Old media companies spent much of last year having a mid-life crisis. Made to feel dull and grey, they willingly gave their name to younger, funkier, online rivals in a vaguely desperate attempt to look cool.
Now, the morning after the internet party of the night before, many of these grey-beards are suddenly seeing their once-cocky adolescent partners in a whole new light. Why put up with all the whining and the blemishes when time, money and reputation now seem much more attractive?
Few old media companies underline this new confidence in maturity as much as the Old Grey Lady. The New York Times and TheStreet.com, in a little-noticed sidebar to the news that a financial website was closing its UK operations and sacking 40 people in the US, announced that their joint newsroom was to be shuttered.
The collapse of this 18-month-old experiment marks a new chapter in the development of online news operations. The partnership between the New York Times and TheStreet.com was one of the earliest efforts to amalgamate the best of the new and the old in the rush online. The newspaper wanted the pizzazz and speed of the newcomer, while the website craved more credibility.
In stilted comments made at the time of the announcement, both companies said they had learned a lot from each other and had ended their relationship by mutual consent. The New York Times still has a 5.7% stake in TheStreet.com.
Money was not the cause of the split, in spite of signs of retrenchment on both sides. Problems arose because of editorial rather than financial values: the New York Times felt it no longer needed to be told how to write fast business news for its online readers by an outfit that did not share its values or ideals.

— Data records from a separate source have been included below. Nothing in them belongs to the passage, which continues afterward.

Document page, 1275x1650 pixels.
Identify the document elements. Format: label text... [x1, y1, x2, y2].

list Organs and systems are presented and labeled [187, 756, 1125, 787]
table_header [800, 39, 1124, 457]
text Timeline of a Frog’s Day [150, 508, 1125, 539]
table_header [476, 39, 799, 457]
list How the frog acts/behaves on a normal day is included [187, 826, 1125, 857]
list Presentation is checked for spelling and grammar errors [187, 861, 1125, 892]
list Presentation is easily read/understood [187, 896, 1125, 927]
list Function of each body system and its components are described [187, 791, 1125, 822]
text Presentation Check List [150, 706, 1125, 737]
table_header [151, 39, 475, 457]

Bill Keller, the managing editor of the newspaper, says that the world now recognises that inventiveness and energy are no longer the province of the new. "This has definitely been a learning experience," he says of the joint newsroom, before adding: "It has underscored that we old media folk can actually do new media ourselves. We don't have to do it in partnership with a dot.com."

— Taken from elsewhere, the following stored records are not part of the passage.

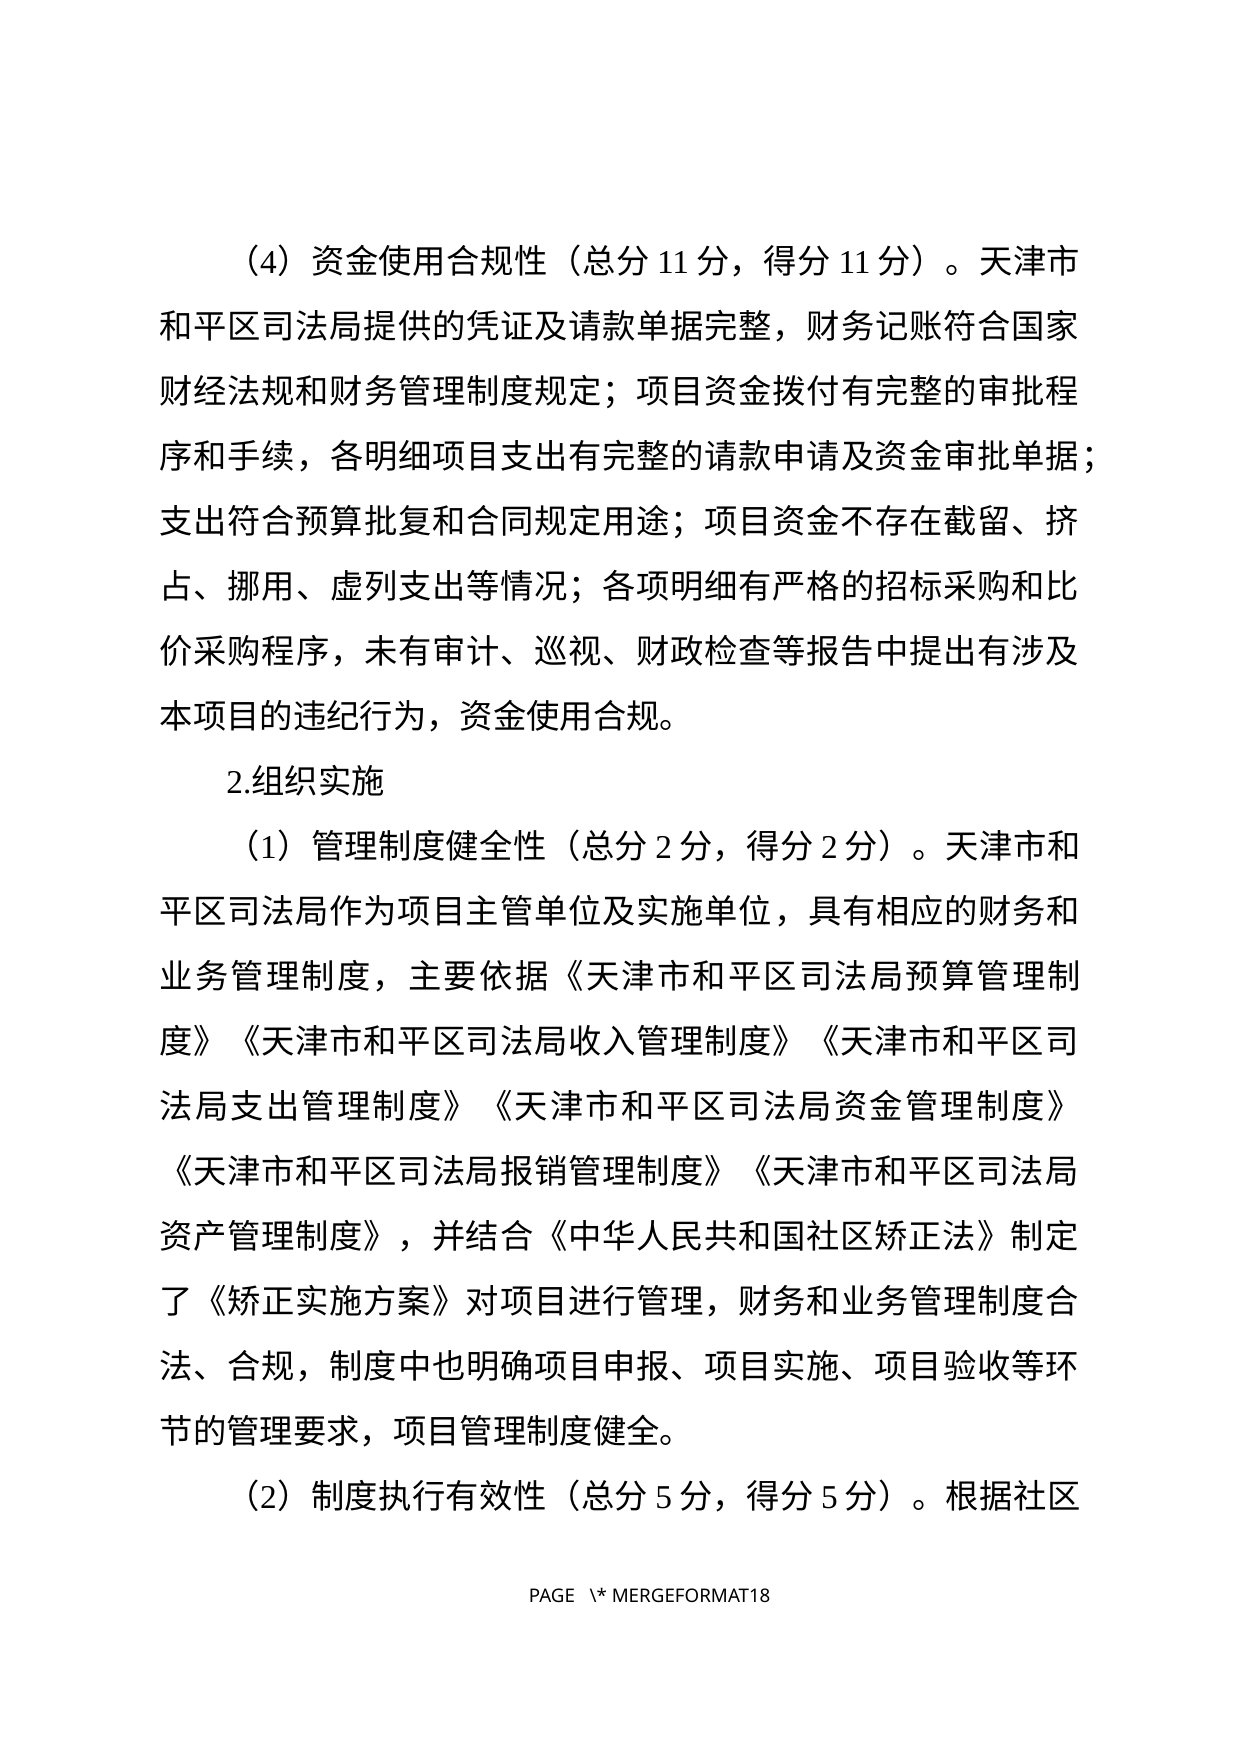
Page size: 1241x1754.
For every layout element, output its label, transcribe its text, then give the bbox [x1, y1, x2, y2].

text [159, 1462, 1081, 1527]
text （1）管理制度健全性（总分2分，得分2分）。天津市和平区司法局作为项目主管单位及实施单位，具有相应的财务和业务管理制度，主要依据《天津市和平区司法局预算管理制度》《天津市和平区司法局收入管理制度》《天津市和平区司法局支出管理制度》《天津市和平区司法局资金管理制度》《天津市和平区司法局报销管理制度》《天津市和平区司法局资产管理制度》，并结合《中华人民共和国社区矫正法》制定了《矫正实施方案》对项目进行管理，财务和业务管理制度合法、合规，制度中也明确项目申报、项目实施、项目验收等环节的管理要求，项目管理制度健全。 [159, 812, 1081, 1462]
text （4）资金使用合规性（总分11分，得分11分）。天津市和平区司法局提供的凭证及请款单据完整，财务记账符合国家财经法规和财务管理制度规定；项目资金拨付有完整的审批程序和手续，各明细项目支出有完整的请款申请及资金审批单据；支出符合预算批复和合同规定用途；项目资金不存在截留、挤占、挪用、虚列支出等情况；各项明细有严格的招标采购和比价采购程序，未有审计、巡视、财政检查等报告中提出有涉及本项目的违纪行为，资金使用合规。 [159, 227, 1081, 747]
text 2.组织实施 [159, 747, 1081, 812]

The seven journalists of the joint newsroom who sat in the Wall Street offices of TheStreet.com were pulled in different directions by the two partners. Simply put, one wanted fast and furious news to use for investors, while the other wanted considered exclusives and analysis. Neither side was ultimately happy with what was produced.
Executives at TheStreet.com had hoped to be able to work more closely with their colleagues at the NYT, but it was not to be.
Research into the readership of both organisations could have highlighted the gulf between them. TheStreet.com provides waves of instant financial news and aggressive analysis in a format prized by market professionals and investors. Readers of the New York Times have more general but perhaps more sophisticated interests.
Keller highlighted the gulf between the two when he compared the ambitions of TheStreet.com with the financial equivalent of a sweatshop. "TheStreet.com conceived of [the joint venture] as a boiler-room, while we conceived of it more as a newsroom."
The newspaper intends to appoint two or three of the joint newsroom journalists to something it calls a continuous newsdesk, an eight-strong operation which files online stories. These journalists are all fully fledged members of NYT staff, unlike those in the joint newsroom. The continuous newsdesk, established 18 months ago, was also an experiment. Set up in the heart of the NYT's own newsroom, it was one that worked, however.
The collapse of one of the earliest affairs between old and new media companies raises questions for other partnerships. Few, however, are showing any outward signs of such a culture clash.
Indeed, just a few days before, FTMarketwatch.com, a joint venture between the Financial Times and Marketwatch, a US website, announced its intention to expand into Germany. Both the FT and CBS, the US television network, own significant stakes in Marketwatch, although the transatlantic ventures are managed separately.
Other partnerships, notably that between the Washington Post and MSNBC.com, are sharing editorial rather than financial resources. The situation is fluid, with many media companies still toying with the go-it-alone versus the alliance route in the US. Larry Kramer, the chief executive of Marketwatch.com, says: "Everybody is trying to figure out how to get to where they want to be and how best to manage their business in a changing climate."
For the New York Times, where they want to be for now is left alone to their own considerable resources.